In 2020, when protests against police brutality swept the streets of Denver, The city launched a long planned programme To remove officers from positions social workers are best served.
And so the Support Assisted Response team, widely known as STAR, started with a single truck and a limited pilot to see how it would go. Their most common mission: to help people living abroad or dealing with addiction rather than handing out a quote.
the program Outgrew Since those early days, and now it has a cousin dedicated to Denver’s green spaces.
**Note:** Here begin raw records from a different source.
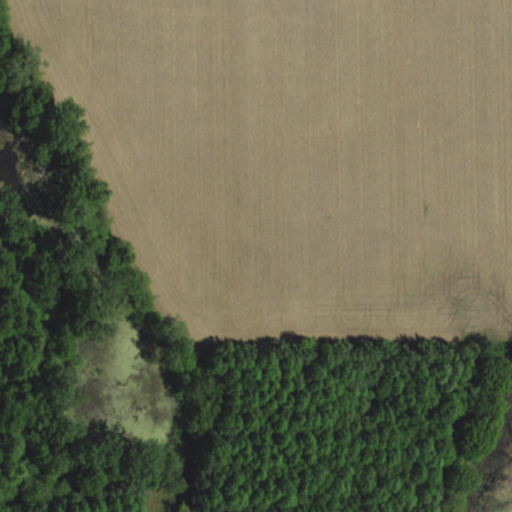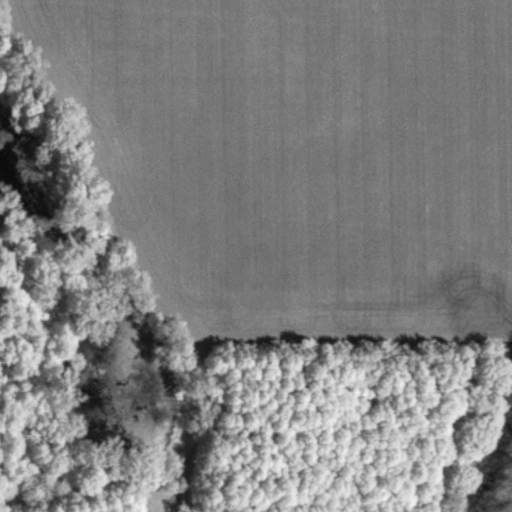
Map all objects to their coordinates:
crop: (301, 155)
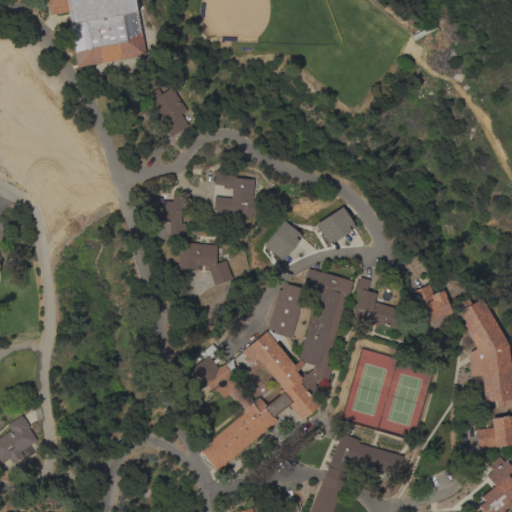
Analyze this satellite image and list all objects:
building: (98, 29)
building: (101, 29)
road: (74, 86)
building: (167, 109)
building: (166, 110)
road: (1, 151)
road: (285, 170)
building: (232, 195)
building: (233, 197)
building: (166, 212)
building: (165, 215)
building: (332, 225)
building: (280, 240)
building: (200, 260)
building: (201, 260)
road: (287, 274)
building: (428, 303)
road: (49, 304)
building: (427, 304)
building: (370, 307)
building: (371, 307)
building: (282, 309)
road: (155, 318)
building: (484, 354)
building: (485, 354)
building: (277, 364)
building: (276, 373)
building: (493, 433)
building: (494, 433)
building: (15, 440)
building: (16, 441)
road: (156, 444)
building: (346, 468)
building: (348, 468)
road: (460, 468)
road: (260, 476)
road: (330, 481)
building: (494, 487)
building: (496, 487)
road: (367, 496)
building: (251, 510)
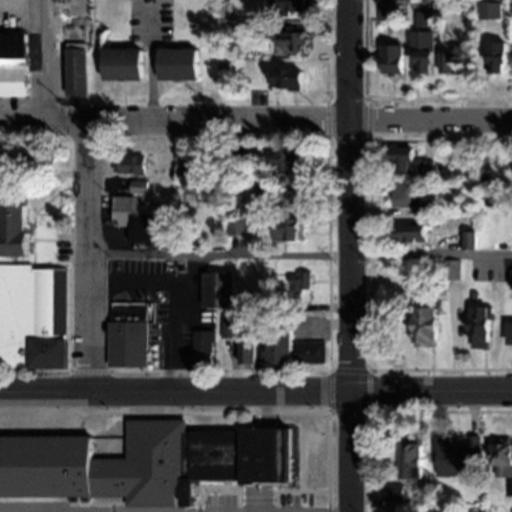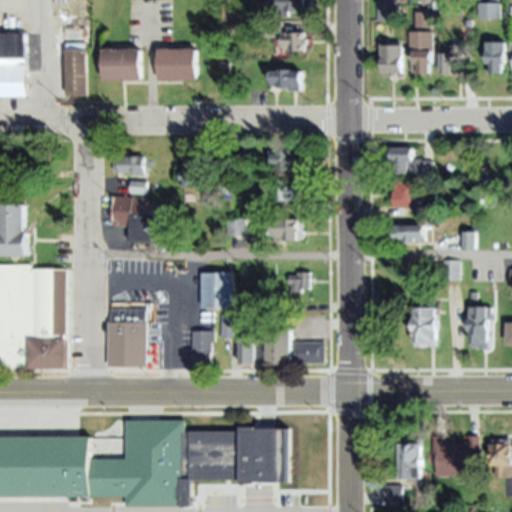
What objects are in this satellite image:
building: (295, 8)
building: (295, 8)
building: (493, 8)
building: (389, 11)
building: (492, 14)
building: (388, 15)
building: (425, 20)
building: (425, 23)
building: (78, 35)
building: (287, 38)
building: (295, 47)
building: (425, 50)
building: (426, 56)
building: (498, 57)
building: (394, 58)
building: (456, 60)
road: (44, 61)
road: (212, 61)
building: (501, 62)
building: (395, 63)
building: (13, 64)
building: (124, 64)
building: (180, 64)
building: (77, 65)
building: (458, 66)
building: (127, 69)
building: (181, 69)
building: (77, 72)
building: (290, 79)
building: (291, 83)
road: (255, 122)
building: (287, 160)
building: (412, 162)
building: (238, 163)
building: (133, 164)
building: (290, 166)
building: (416, 166)
building: (132, 170)
building: (193, 170)
building: (193, 177)
building: (139, 187)
building: (226, 187)
building: (285, 189)
building: (141, 192)
building: (211, 194)
road: (351, 195)
building: (408, 195)
building: (287, 196)
building: (410, 199)
building: (438, 206)
building: (431, 218)
building: (149, 219)
building: (143, 223)
building: (237, 226)
building: (289, 228)
building: (14, 230)
building: (261, 230)
building: (238, 232)
building: (411, 233)
building: (18, 235)
building: (291, 235)
building: (414, 238)
building: (468, 239)
building: (473, 245)
road: (91, 257)
road: (301, 258)
building: (452, 270)
building: (452, 274)
building: (511, 278)
building: (298, 281)
building: (511, 283)
building: (300, 287)
building: (217, 290)
building: (219, 295)
road: (178, 297)
building: (33, 318)
building: (34, 323)
building: (227, 326)
building: (425, 326)
building: (480, 328)
building: (429, 331)
building: (482, 331)
building: (228, 332)
building: (510, 333)
building: (128, 338)
building: (510, 339)
building: (129, 344)
building: (202, 345)
building: (249, 346)
building: (279, 347)
building: (308, 352)
building: (204, 353)
building: (251, 353)
building: (295, 355)
road: (37, 372)
road: (92, 372)
road: (221, 373)
road: (256, 392)
road: (332, 392)
road: (166, 414)
road: (351, 452)
road: (330, 453)
building: (412, 456)
building: (456, 458)
building: (502, 458)
building: (454, 460)
building: (407, 461)
building: (499, 461)
building: (101, 470)
building: (102, 470)
building: (300, 489)
building: (395, 491)
road: (221, 493)
road: (309, 494)
road: (278, 500)
road: (260, 501)
road: (121, 506)
road: (114, 509)
road: (200, 509)
road: (330, 510)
Last September, the City Council voted to place two respondents with city park rangers, who are employees of Denver Parks and Recreation. The workers will come from WellPower, a nonprofit formerly known as the Denver Mental Health Center, which also staffs the STAR team. Wellpower He says it’s the first program like this in the nation. It started in early December, with a social worker covering the city’s entire park system, which includes places like Red Rocks, between the hours of 7 a.m. and 7 p.m., seven days a week.
The Denver Rangers needed some help.
Connecting his team with park staff was a fairly easy process, said Chris Richardson, a WellPower supervisor who helped launch STAR.
“I hope it’s not a negative, because I think they’d actually wear it as a badge of honor, but they’re like really nice, caring, hippie people,” he said. “They’re very easy to spot, they all have beards and it’s like they got into this to love to help.”
A lot of her colleagues’ backgrounds don’t help people in crisis, especially without support, said Caronia DiStefano, a supervising park ranger.
“We get into this kind of work because we’re ecologists, or we have a passion for our common earth,” she said. “And so we really, when faced with these difficult connections, didn’t know how to deal with it.”
People can experience meltdowns or overdoses anywhere, but both Richardon and DiStefano said gardens deserve special focus.
“Historically, parks were seen as safe places for people,” Richardson said. “They can collect themselves, they can have peace of mind, they can think. It’s open to everyone, and it’s supposed to be that safe place. And especially with our unhoused neighbors downtown, it’s a safe place for them, too.”
DiStefano said her colleagues started contacting STAR regularly as soon as she started. But service has been limited, and it’s usually occupied elsewhere, meaning bouncers can’t attract social workers as often as they need to. She and her colleagues are grateful to have mental health experts dedicated to their impulses.
“Being able to deliver that on site is a real game changer for us,” she said. “It’s incredible to see how they can connect people to exactly what they need.”
There are still a lot of people who need help in Denver. This joint response program is the latest in a series of new projects to help.
2020 has been a challenging time for everyone, Richardson said, but it has also been a crucible for new ideas.
“I think 2020 has allowed Denver to kind of grow and create new things that no one else has thought of. STAR has been a part of that, but also Safe outdoor spaces It showed up during that time,” he said. “So I’m hopeful that Denver’s future is really bright, to be able to help continue to provide additional services to the people that we connect with and do that in a timely, low-barrier-to-access way. “
He added that things are still difficult for people who live on the city’s streets, even though Denver feels different now than it did a few years ago.
Veria Kelsang, an advocate who spends a lot of time helping homeless people, said the current state of things worries her. I’ve seen more frostbite this season than in years past and more people needing a hand.
Kelsang said she was cautiously optimistic about respondents taking walks with park rangers.
“I’m a little concerned, a little concerned about this. The Park Rangers haven’t always been best friends with the homeless. They, you know, kick people out in the middle of the night,” she tells us. “If they see the need for mental health professionals, it’s worth trying. I mean, anything that will help unsedated people make ends meet is something I would be willing to support and see how it works.”
DiStefano said her guards have already seen success.
“Recently, we had a co-responder contact with an individual who had been living in one of our gardens on and off for a long time. We knew the individual, he had alcoholism and he was struggling with homelessness. And we were never able to connect with him in a way that made him excited about the resources.” “One respondent was able to chat with him and, upon their first contact, connect him to an intake program through WellPower and get him ready and into recovery. It was amazing to see.”
She added that if you’re at a park and see someone who needs help, call 311. If you leave a message for park rangers, their management will get it right away and dispatch their WellPower partner as quickly as possible.